A propósito del tamal, el profesor Díaz Piedrahíta nos recuerda en ese mismo texto que es “uno de los alimentos indígenas que han perdurado y está llamado a conservarse como joya de la cocina criolla”, y describe cómo cambia su contenido según la región. Y como bien lo señala, existen redondos, cuadrados, esféricos y cónicos. Además, hasta su forma de amarrarse cambia con el lugar en el cual los preparen.
Entre las hojas que más acompañan al tamal se encuentran las de musa, más conocidas como hojas de plátano. También algunas bijao y conga. Además de las pertenecientes a la especie Canna: chisgua, risgua, rede, achira y capacho.
Algo valioso del trabajo de Díaz es que no sólo trae a cuentas los aportes científicos sino la cultura popular, entre ella un jocoso fragmento de la Oda al tamal, de Juan José Botero: “¡Esponjado tamal!, yo te saludo. ¡Salve mil veces, oloroso envuelto! Bienvenido si traes en tu vientre dos grandes presas y un carnudo hueso”.
Antropólogos y chefs parecen coincidir en que el tamal, que era preparado por las comunidades indígenas, se fue transformando con las variedades alimenticias que se tenían en cada región. Sobre este punto particular, el profesor Díaz Piedrahíta tenía varias tesis. Una de ellas era que el tamal sólo había aparecido después de la Conquista como recurso empleado por los indígenas para usar los alimentos que los españoles dejaban sobre la mesa y que ellos recogían en hojas de plátano. Así puede explicarse, por ejemplo, la presencia del garbanzo en el tamal santandereano.
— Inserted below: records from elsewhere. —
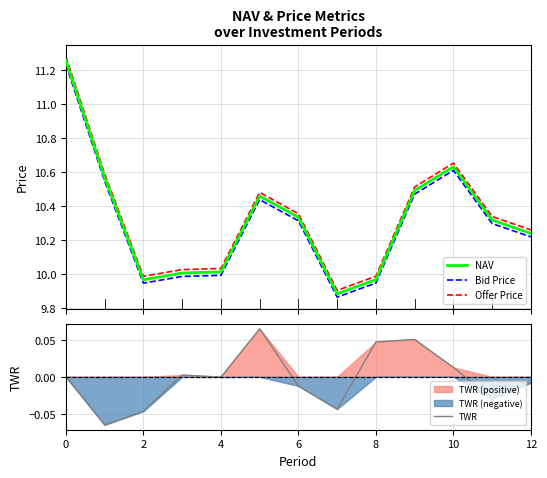

Which series has the widest spread of values?

Offer Price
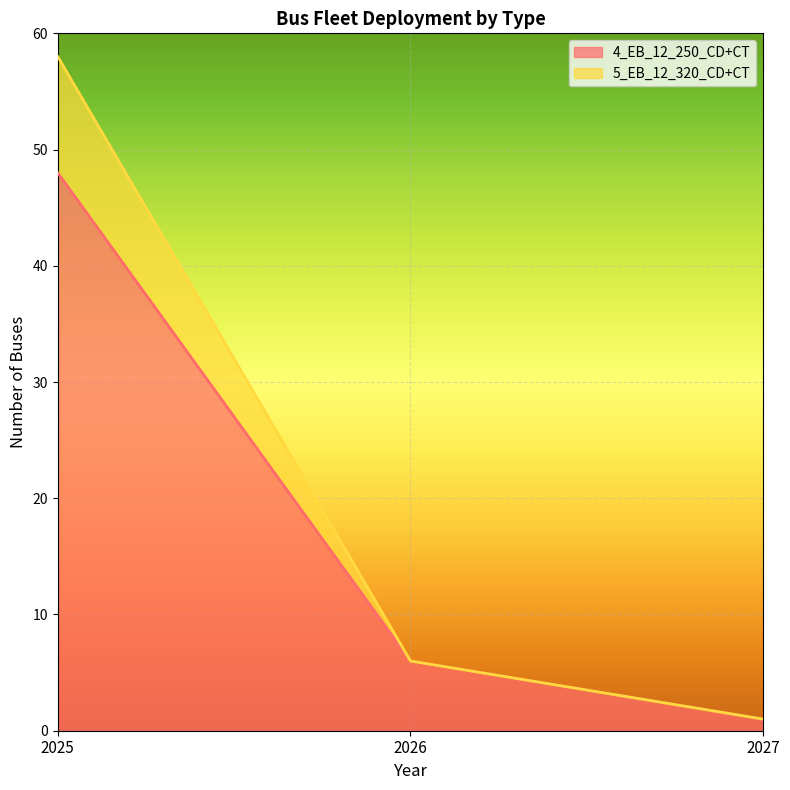

What is the average value of the 5_EB_12_320_CD+CT series?

22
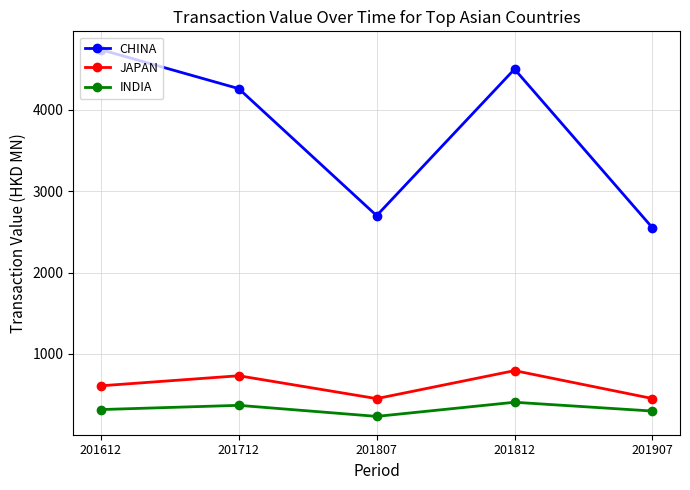

The value of INDIA at 201712 is 566.2. True or false?

False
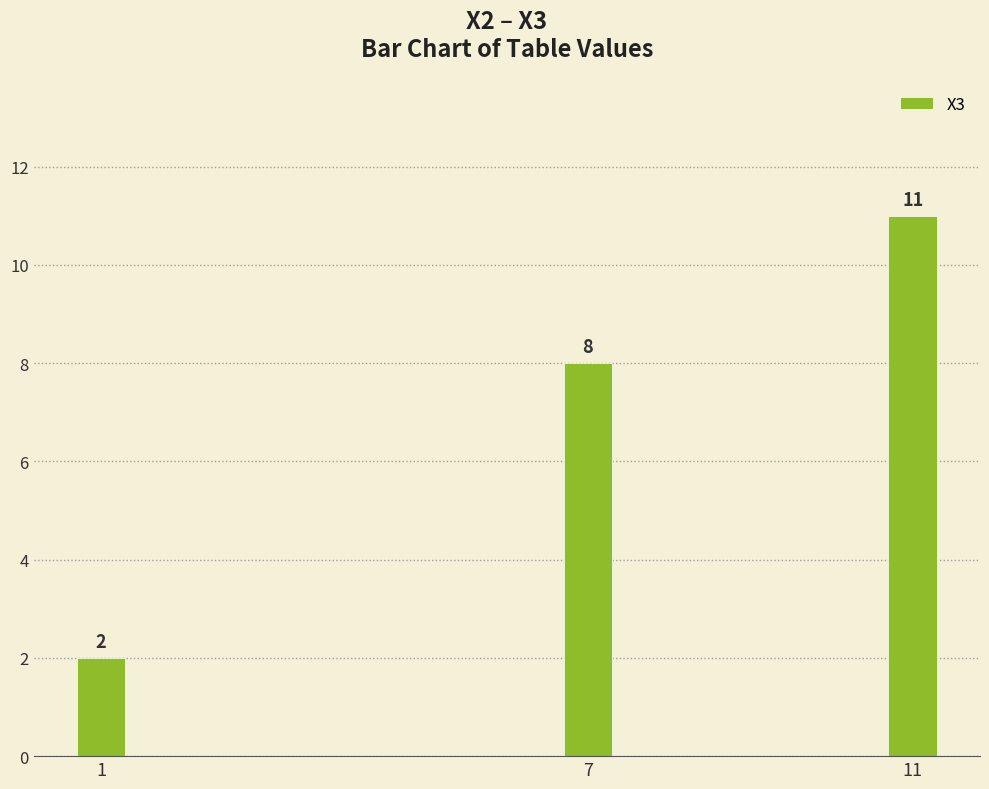

What is the change in value from 1 to 11?

+9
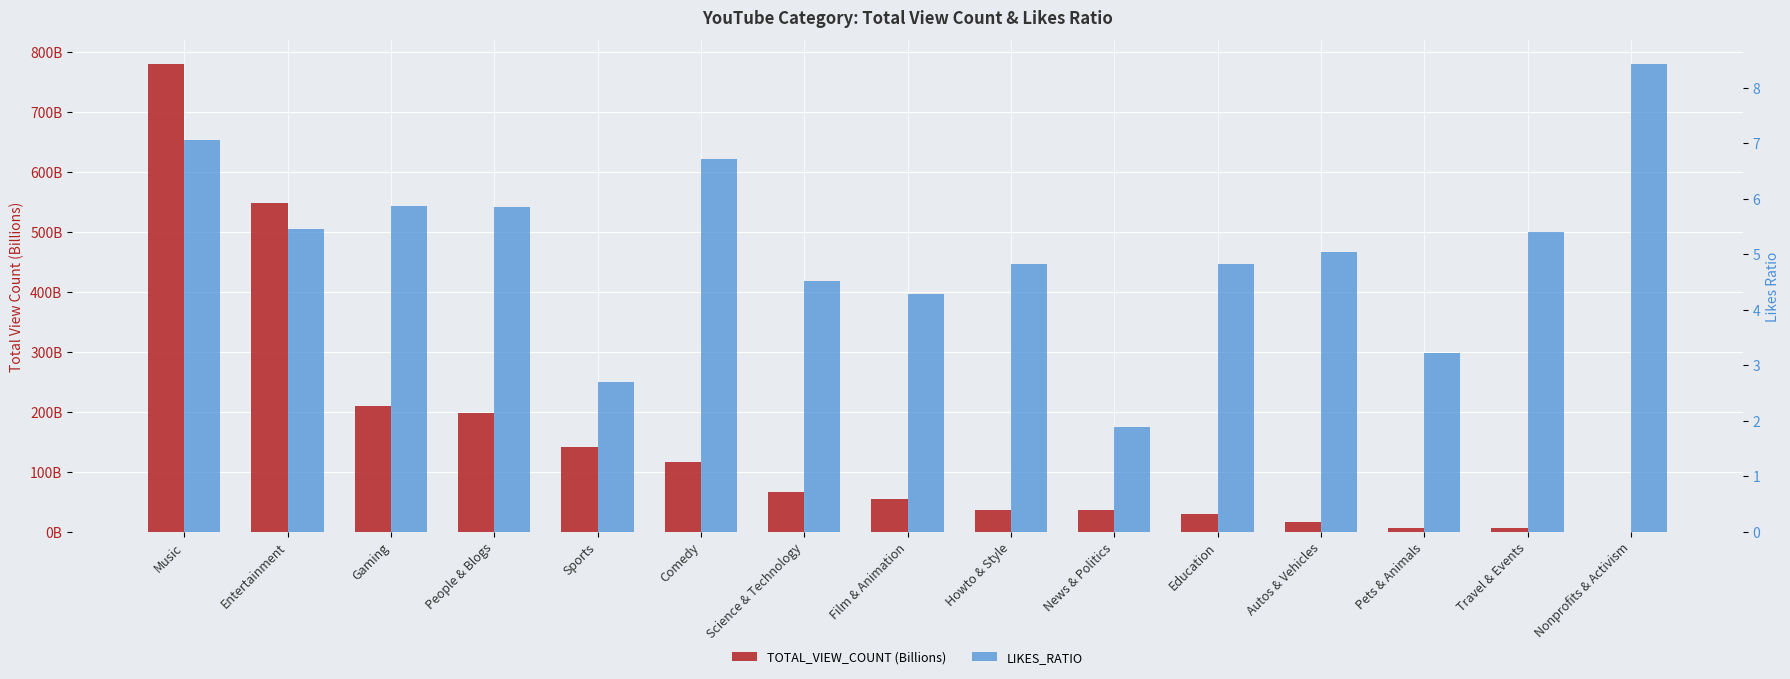

Reading left to right, what are all the values shown in this chart?

TOTAL_VIEW_COUNT (Billions): Music=781.1	Entertainment=547.8	Gaming=209.4	People & Blogs=197.9	Sports=140.4	Comedy=116.7	Science & Technology=65.5	Film & Animation=55.1	Howto & Style=36.4	News & Politics=36.2	Education=29.4	Autos & Vehicles=16.8	Pets & Animals=6.0	Travel & Events=5.9	Nonprofits & Activism=0.1
LIKES_RATIO: Music=7.1	Entertainment=5.5	Gaming=5.9	People & Blogs=5.9	Sports=2.7	Comedy=6.7	Science & Technology=4.5	Film & Animation=4.3	Howto & Style=4.8	News & Politics=1.9	Education=4.8	Autos & Vehicles=5.0	Pets & Animals=3.2	Travel & Events=5.4	Nonprofits & Activism=8.4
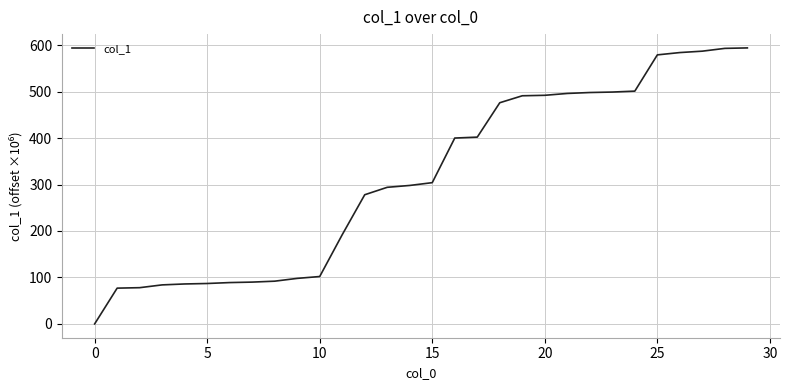

What is the maximum value shown in the chart?

594.0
El papel de los alimentos ha ido de la mano de la construcción del ideario de la nación. La investigación de los orígenes de nuestra gastronomía fue, en parte, uno de los propósitos de la Comisión Corográfica liderada por Manuel Ancízar, el primer rector de la Universidad Nacional. En la diversidad de los platos que hoy circulan en la mesa de los hogares y restaurantes del país podemos comprender la riqueza que traen nuestras diferencias regionales.
No puedo dejar de confesar que lo más peculiar y novedoso que recientemente he conocido es la extravagante combinación que compone lo que en el Tolima llaman “remontado”: un plato de lechona con un enorme tamal tolimense encima.